An analysis was also carried out using the gravimetric method, which showed the silicon content in the alloy to be 42.1%. According to the silicon content (41.7%–42.1%), the ferroalloy smelted from the sulfide ore and tailings mixture, in accordance with [64], is ferrosilicon of FeSi45 grade.

A photograph of the operating electric furnace with sublimates deposited on the electric holder is shown in Figure 8a, the sublimates collected in the crucible in Figure 8b, and an SEM analysis of the sublimates in Figure 9.

The resulting sublimates are a polymetallic zinc–lead oxide concentrate containing 26.03% Zn and 13.47% Pb. The zinc and lead content determined by chemical analysis is as follows: 26.15% Zn and 13.63% Pb.

The resulting sublimates can be further processed using the hydrometallurgical method with the zinc and lead products [65,66].

Therefore, the Zn content in the sublimates is 11.83 times greater than in the original mixture.

4. Conclusions

Based on the results of the thermodynamic study and experimental electric melting of a mixture of the Shalkiya lead–zinc sulfide ore and its concentration tailings in the presence of magnetite and coke, the following conclusions can be drawn:

• Under equilibrium conditions:

  -

  The silicon-containing products of SiO₂ reduction are FeSi, Si, Fe₃Si, Fe₅Si₃, FeSi₂, FeSi_2.33, and SiO_g, which, in accordance with the reduction starting temperature, form an increasing series: Fe₃Si (1200 °C); Fe₅Si₃, Si (1400 °C); and SiO_g, FeSi₂, FeSi_2.33 (1500 °C);

  -

  The formation of low-silicon grades of ferrosilicon (FeSi15 and FeSi25) is possible at 1600–1979 °C in the presence of a large amount of magnetite (42.8%–55% of the mass of the ore and tailings mixture).

  -

  The ferrosilicon of FeSi45 grade is formed in the temperature interval of 1885–2000 °C in the presence of the smaller amount of magnetite (39.7%); in this case, the silicon extraction degree into the resulting alloy is 70.9–75.4%.

• Significant foaming, which becomes inactive when 40–60% of the iron in magnetite is replaced by the iron in steel shavings, is observed during electric smelting in the arc furnace of the mixture of the Shalkiya zinc–lead sulfide ore and its concentration tailings in the presence of magnetite concentrate and coke.

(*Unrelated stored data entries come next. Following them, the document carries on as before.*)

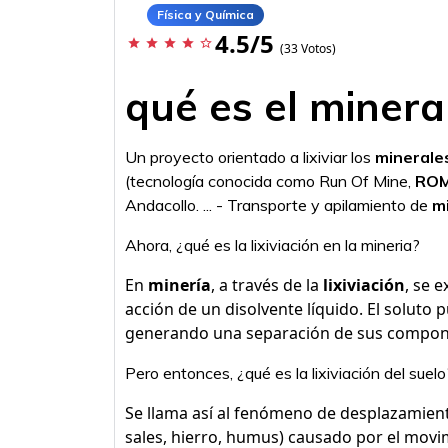
Física y Química
4.5/5
star
star
star
star
star_border
(33 Votos)
qué es el minera
Un proyecto orientado a lixiviar los
minerale
(tecnología conocida como Run Of Mine,
RO
Andacollo. ... - Transporte y apilamiento de
m
Ahora, ¿qué es la lixiviación en la mineria?
En
minería
, a través de la
lixiviación
, se 
acción de un disolvente líquido. El soluto p
generando una separación de sus compone
Pero entonces, ¿qué es la lixiviación del suelo
Se llama así al fenómeno de desplazamiento
sales, hierro, humus) causado por el movi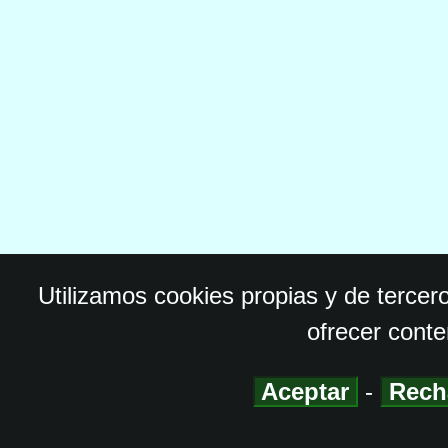
Utilizamos cookies propias y de tercer
ofrecer conte
Aceptar
-
Rech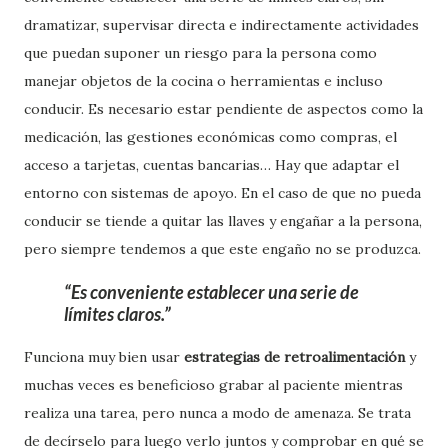
dramatizar, supervisar directa e indirectamente actividades
que puedan suponer un riesgo para la persona como
manejar objetos de la cocina o herramientas e incluso
conducir. Es necesario estar pendiente de aspectos como la
medicación, las gestiones económicas como compras, el
acceso a tarjetas, cuentas bancarias… Hay que adaptar el
entorno con sistemas de apoyo. En el caso de que no pueda
conducir se tiende a quitar las llaves y engañar a la persona,
pero siempre tendemos a que este engaño no se produzca.
Es conveniente establecer una serie de
límites claros.
Funciona muy bien usar
estrategias de retroalimentación
y
muchas veces es beneficioso grabar al paciente mientras
realiza una tarea, pero nunca a modo de amenaza. Se trata
de decírselo para luego verlo juntos y comprobar en qué se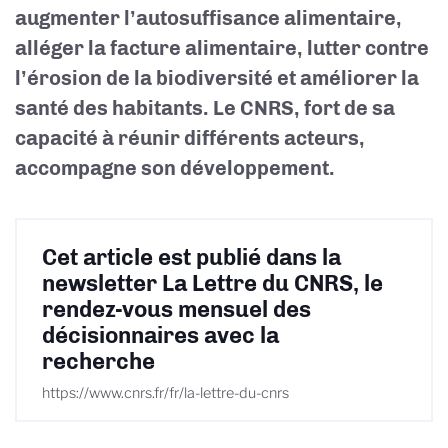
augmenter l’autosuffisance alimentaire,
alléger la facture alimentaire, lutter contre
l’érosion de la biodiversité et améliorer la
santé des habitants. Le CNRS, fort de sa
capacité à réunir différents acteurs,
accompagne son développement.
Cet article est publié dans la
newsletter La Lettre du CNRS, le
rendez-vous mensuel des
décisionnaires avec la
recherche
https://www.cnrs.fr/fr/la-lettre-du-cnrs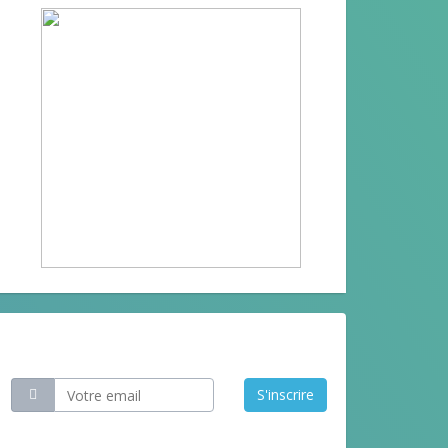
Restez informé
S'inscrire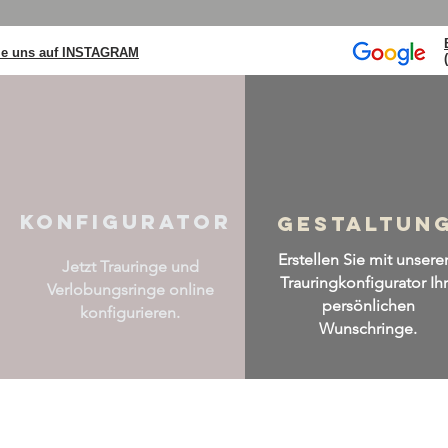
ie uns auf INSTAGRAM
konfigurator
Gestaltun
Erstellen Sie mit unser
Jetzt Trauringe und
Trauringkonfigurator Ih
Verlobungsringe online
persönlichen
konfigurieren.
Wunschringe.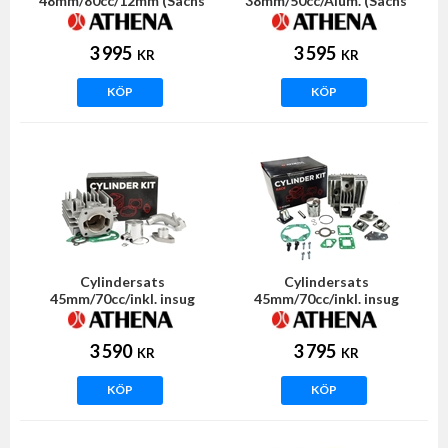
48mm/80cc/12mm (Sachs
38mm/50cc/Alum. (Sachs
5/6vxl) ATHENA
505) ATHENA
3 995
3 595
KR
KR
KÖP
KÖP
Cylindersats
Cylindersats
45mm/70cc/inkl. insug
45mm/70cc/inkl. insug
(Sachs 504/505) ATHENA
(Sachs 504/505) ATHENA
3 590
3 795
KR
KR
KÖP
KÖP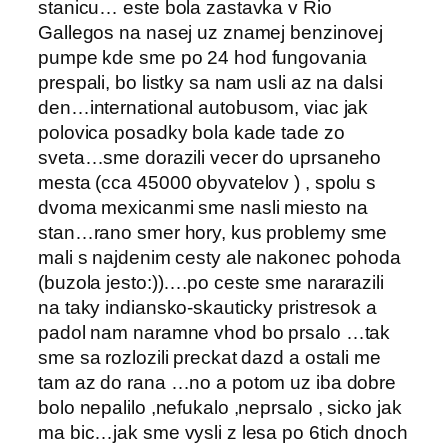
stanicu… este bola zastavka v Rio
Gallegos na nasej uz znamej benzinovej
pumpe kde sme po 24 hod fungovania
prespali, bo listky sa nam usli az na dalsi
den…international autobusom, viac jak
polovica posadky bola kade tade zo
sveta…sme dorazili vecer do uprsaneho
mesta (cca 45000 obyvatelov ) , spolu s
dvoma mexicanmi sme nasli miesto na
stan…rano smer hory, kus problemy sme
mali s najdenim cesty ale nakonec pohoda
(buzola jesto:))….po ceste sme nararazili
na taky indiansko-skauticky pristresok a
padol nam naramne vhod bo prsalo …tak
sme sa rozlozili preckat dazd a ostali me
tam az do rana …no a potom uz iba dobre
bolo nepalilo ,nefukalo ,neprsalo , sicko jak
ma bic…jak sme vysli z lesa po 6tich dnoch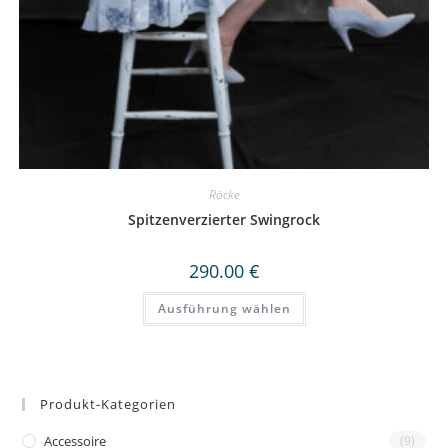
Röcke
Spitzenverzierter Swingrock
290.00
€
Dieses
Ausführung wählen
Produkt
weist
mehrere
Varianten
auf.
Die
Optionen
Produkt-Kategorien
können
auf
der
Accessoire
(9)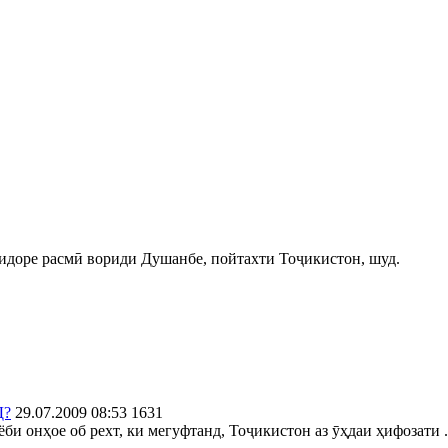
идоре расмӣ вориди Душанбе, пойтахти Тоҷикистон, шуд.
Д?
29.07.2009 08:53
1631
и онҳое об рехт, ки мегуфтанд, Тоҷикистон аз ӯҳдаи ҳифозати .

The electric smelting of the Shalkiya zinc–lead sulfide ore and its concentration tailings with the replacement of 55% of the iron in the magnetite concentrate with the iron in the steel shavings allowed us to produce ferrosilicon of FeSi45 grade (41.9%–42.1% Si) of which the silicon extraction degree was 85%, with sublimates containing 26.03% zinc and 13.47% lead with a zinc extraction degree of 97% and a lead extraction degree of 99%. In comparison with the initial mixture of ore and tailings, the obtained sublimates are 11.83 times richer in zinc.